#### The data

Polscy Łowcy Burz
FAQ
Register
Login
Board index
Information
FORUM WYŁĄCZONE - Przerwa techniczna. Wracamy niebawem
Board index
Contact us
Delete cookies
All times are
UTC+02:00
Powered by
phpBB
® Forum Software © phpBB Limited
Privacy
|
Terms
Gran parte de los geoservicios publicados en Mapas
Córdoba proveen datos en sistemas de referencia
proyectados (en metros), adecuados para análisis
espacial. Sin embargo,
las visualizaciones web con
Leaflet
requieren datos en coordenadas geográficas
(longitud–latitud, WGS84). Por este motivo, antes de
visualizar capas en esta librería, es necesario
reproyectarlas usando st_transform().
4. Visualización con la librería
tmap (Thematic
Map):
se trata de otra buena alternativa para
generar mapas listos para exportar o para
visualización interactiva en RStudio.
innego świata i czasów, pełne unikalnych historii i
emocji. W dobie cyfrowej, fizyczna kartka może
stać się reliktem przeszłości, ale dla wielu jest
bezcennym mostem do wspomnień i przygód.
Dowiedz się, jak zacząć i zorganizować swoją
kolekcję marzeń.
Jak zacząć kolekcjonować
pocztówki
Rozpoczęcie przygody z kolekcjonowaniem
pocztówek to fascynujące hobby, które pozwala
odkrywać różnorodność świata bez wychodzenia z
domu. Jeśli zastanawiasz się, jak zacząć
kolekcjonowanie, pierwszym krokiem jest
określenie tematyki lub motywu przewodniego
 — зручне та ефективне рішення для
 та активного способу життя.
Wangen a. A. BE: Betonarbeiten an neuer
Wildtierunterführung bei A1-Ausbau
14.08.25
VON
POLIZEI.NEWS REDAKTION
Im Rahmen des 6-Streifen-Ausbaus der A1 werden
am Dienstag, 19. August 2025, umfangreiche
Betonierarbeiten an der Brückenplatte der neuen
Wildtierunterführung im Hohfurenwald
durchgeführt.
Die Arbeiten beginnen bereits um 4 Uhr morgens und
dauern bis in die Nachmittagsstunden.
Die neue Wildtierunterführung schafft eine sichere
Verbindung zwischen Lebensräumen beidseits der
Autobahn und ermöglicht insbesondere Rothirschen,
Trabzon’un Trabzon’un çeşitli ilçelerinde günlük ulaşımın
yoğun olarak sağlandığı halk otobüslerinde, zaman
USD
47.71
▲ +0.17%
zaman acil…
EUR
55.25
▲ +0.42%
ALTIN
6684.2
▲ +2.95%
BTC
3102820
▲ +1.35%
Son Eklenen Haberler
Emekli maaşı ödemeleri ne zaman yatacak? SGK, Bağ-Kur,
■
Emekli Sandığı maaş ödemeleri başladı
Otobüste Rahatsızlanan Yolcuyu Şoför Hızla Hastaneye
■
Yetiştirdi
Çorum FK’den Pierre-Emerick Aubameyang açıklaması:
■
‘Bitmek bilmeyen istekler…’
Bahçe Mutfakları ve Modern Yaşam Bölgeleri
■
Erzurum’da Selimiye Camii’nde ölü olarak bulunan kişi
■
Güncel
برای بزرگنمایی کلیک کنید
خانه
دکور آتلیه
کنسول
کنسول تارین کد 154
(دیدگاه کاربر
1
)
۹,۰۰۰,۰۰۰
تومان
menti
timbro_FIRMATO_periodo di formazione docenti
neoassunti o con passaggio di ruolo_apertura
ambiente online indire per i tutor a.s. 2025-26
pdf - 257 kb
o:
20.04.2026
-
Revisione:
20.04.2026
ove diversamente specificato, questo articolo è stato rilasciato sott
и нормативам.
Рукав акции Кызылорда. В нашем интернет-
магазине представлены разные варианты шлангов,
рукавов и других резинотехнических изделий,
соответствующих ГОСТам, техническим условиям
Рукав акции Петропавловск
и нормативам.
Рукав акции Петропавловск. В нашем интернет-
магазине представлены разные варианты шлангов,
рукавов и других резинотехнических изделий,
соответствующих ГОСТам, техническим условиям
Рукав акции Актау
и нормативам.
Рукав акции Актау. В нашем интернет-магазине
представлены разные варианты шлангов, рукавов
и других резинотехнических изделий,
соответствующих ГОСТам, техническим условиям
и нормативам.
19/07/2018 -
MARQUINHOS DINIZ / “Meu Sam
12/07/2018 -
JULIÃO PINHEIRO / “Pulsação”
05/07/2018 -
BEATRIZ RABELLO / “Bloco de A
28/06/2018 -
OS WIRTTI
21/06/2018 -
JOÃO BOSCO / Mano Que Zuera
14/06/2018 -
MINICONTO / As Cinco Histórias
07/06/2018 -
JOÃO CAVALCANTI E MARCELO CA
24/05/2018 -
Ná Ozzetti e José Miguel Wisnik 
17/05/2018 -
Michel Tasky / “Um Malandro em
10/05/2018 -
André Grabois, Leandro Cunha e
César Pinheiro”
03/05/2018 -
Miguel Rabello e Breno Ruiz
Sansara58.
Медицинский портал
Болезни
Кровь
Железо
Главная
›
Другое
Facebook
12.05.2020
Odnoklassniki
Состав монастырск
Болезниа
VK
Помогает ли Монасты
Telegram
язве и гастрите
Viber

########

Problem requirements
Reproduce the text of every item above verbatim, line by line, without changing any character.

Output for this task
Polscy Łowcy Burz
FAQ
Register
Login
Board index
Information
FORUM WYŁĄCZONE - Przerwa techniczna. Wracamy niebawem
Board index
Contact us
Delete cookies
All times are
UTC+02:00
Powered by
phpBB
® Forum Software © phpBB Limited
Privacy
|
Terms
Gran parte de los geoservicios publicados en Mapas
Córdoba proveen datos en sistemas de referencia
proyectados (en metros), adecuados para análisis
espacial. Sin embargo,
las visualizaciones web con
Leaflet
requieren datos en coordenadas geográficas
(longitud–latitud, WGS84). Por este motivo, antes de
visualizar capas en esta librería, es necesario
reproyectarlas usando st_transform().
4. Visualización con la librería
tmap (Thematic
Map):
se trata de otra buena alternativa para
generar mapas listos para exportar o para
visualización interactiva en RStudio.
innego świata i czasów, pełne unikalnych historii i
emocji. W dobie cyfrowej, fizyczna kartka może
stać się reliktem przeszłości, ale dla wielu jest
bezcennym mostem do wspomnień i przygód.
Dowiedz się, jak zacząć i zorganizować swoją
kolekcję marzeń.
Jak zacząć kolekcjonować
pocztówki
Rozpoczęcie przygody z kolekcjonowaniem
pocztówek to fascynujące hobby, które pozwala
odkrywać różnorodność świata bez wychodzenia z
domu. Jeśli zastanawiasz się, jak zacząć
kolekcjonowanie, pierwszym krokiem jest
określenie tematyki lub motywu przewodniego
 — зручне та ефективне рішення для
 та активного способу життя.
Wangen a. A. BE: Betonarbeiten an neuer
Wildtierunterführung bei A1-Ausbau
14.08.25
VON
POLIZEI.NEWS REDAKTION
Im Rahmen des 6-Streifen-Ausbaus der A1 werden
am Dienstag, 19. August 2025, umfangreiche
Betonierarbeiten an der Brückenplatte der neuen
Wildtierunterführung im Hohfurenwald
durchgeführt.
Die Arbeiten beginnen bereits um 4 Uhr morgens und
dauern bis in die Nachmittagsstunden.
Die neue Wildtierunterführung schafft eine sichere
Verbindung zwischen Lebensräumen beidseits der
Autobahn und ermöglicht insbesondere Rothirschen,
Trabzon’un Trabzon’un çeşitli ilçelerinde günlük ulaşımın
yoğun olarak sağlandığı halk otobüslerinde, zaman
USD
47.71
▲ +0.17%
zaman acil…
EUR
55.25
▲ +0.42%
ALTIN
6684.2
▲ +2.95%
BTC
3102820
▲ +1.35%
Son Eklenen Haberler
Emekli maaşı ödemeleri ne zaman yatacak? SGK, Bağ-Kur,
■
Emekli Sandığı maaş ödemeleri başladı
Otobüste Rahatsızlanan Yolcuyu Şoför Hızla Hastaneye
■
Yetiştirdi
Çorum FK’den Pierre-Emerick Aubameyang açıklaması:
■
‘Bitmek bilmeyen istekler…’
Bahçe Mutfakları ve Modern Yaşam Bölgeleri
■
Erzurum’da Selimiye Camii’nde ölü olarak bulunan kişi
■
Güncel
برای بزرگنمایی کلیک کنید
خانه
دکور آتلیه
کنسول
کنسول تارین کد 154
(دیدگاه کاربر
1
)
۹,۰۰۰,۰۰۰
تومان
menti
timbro_FIRMATO_periodo di formazione docenti
neoassunti o con passaggio di ruolo_apertura
ambiente online indire per i tutor a.s. 2025-26
pdf - 257 kb
o:
20.04.2026
-
Revisione:
20.04.2026
ove diversamente specificato, questo articolo è stato rilasciato sott
и нормативам.
Рукав акции Кызылорда. В нашем интернет-
магазине представлены разные варианты шлангов,
рукавов и других резинотехнических изделий,
соответствующих ГОСТам, техническим условиям
Рукав акции Петропавловск
и нормативам.
Рукав акции Петропавловск. В нашем интернет-
магазине представлены разные варианты шлангов,
рукавов и других резинотехнических изделий,
соответствующих ГОСТам, техническим условиям
Рукав акции Актау
и нормативам.
Рукав акции Актау. В нашем интернет-магазине
представлены разные варианты шлангов, рукавов
и других резинотехнических изделий,
соответствующих ГОСТам, техническим условиям
и нормативам.
19/07/2018 -
MARQUINHOS DINIZ / “Meu Sam
12/07/2018 -
JULIÃO PINHEIRO / “Pulsação”
05/07/2018 -
BEATRIZ RABELLO / “Bloco de A
28/06/2018 -
OS WIRTTI
21/06/2018 -
JOÃO BOSCO / Mano Que Zuera
14/06/2018 -
MINICONTO / As Cinco Histórias
07/06/2018 -
JOÃO CAVALCANTI E MARCELO CA
24/05/2018 -
Ná Ozzetti e José Miguel Wisnik 
17/05/2018 -
Michel Tasky / “Um Malandro em
10/05/2018 -
André Grabois, Leandro Cunha e
César Pinheiro”
03/05/2018 -
Miguel Rabello e Breno Ruiz
Sansara58.
Медицинский портал
Болезни
Кровь
Железо
Главная
›
Другое
Facebook
12.05.2020
Odnoklassniki
Состав монастырск
Болезниа
VK
Помогает ли Монасты
Telegram
язве и гастрите
Viber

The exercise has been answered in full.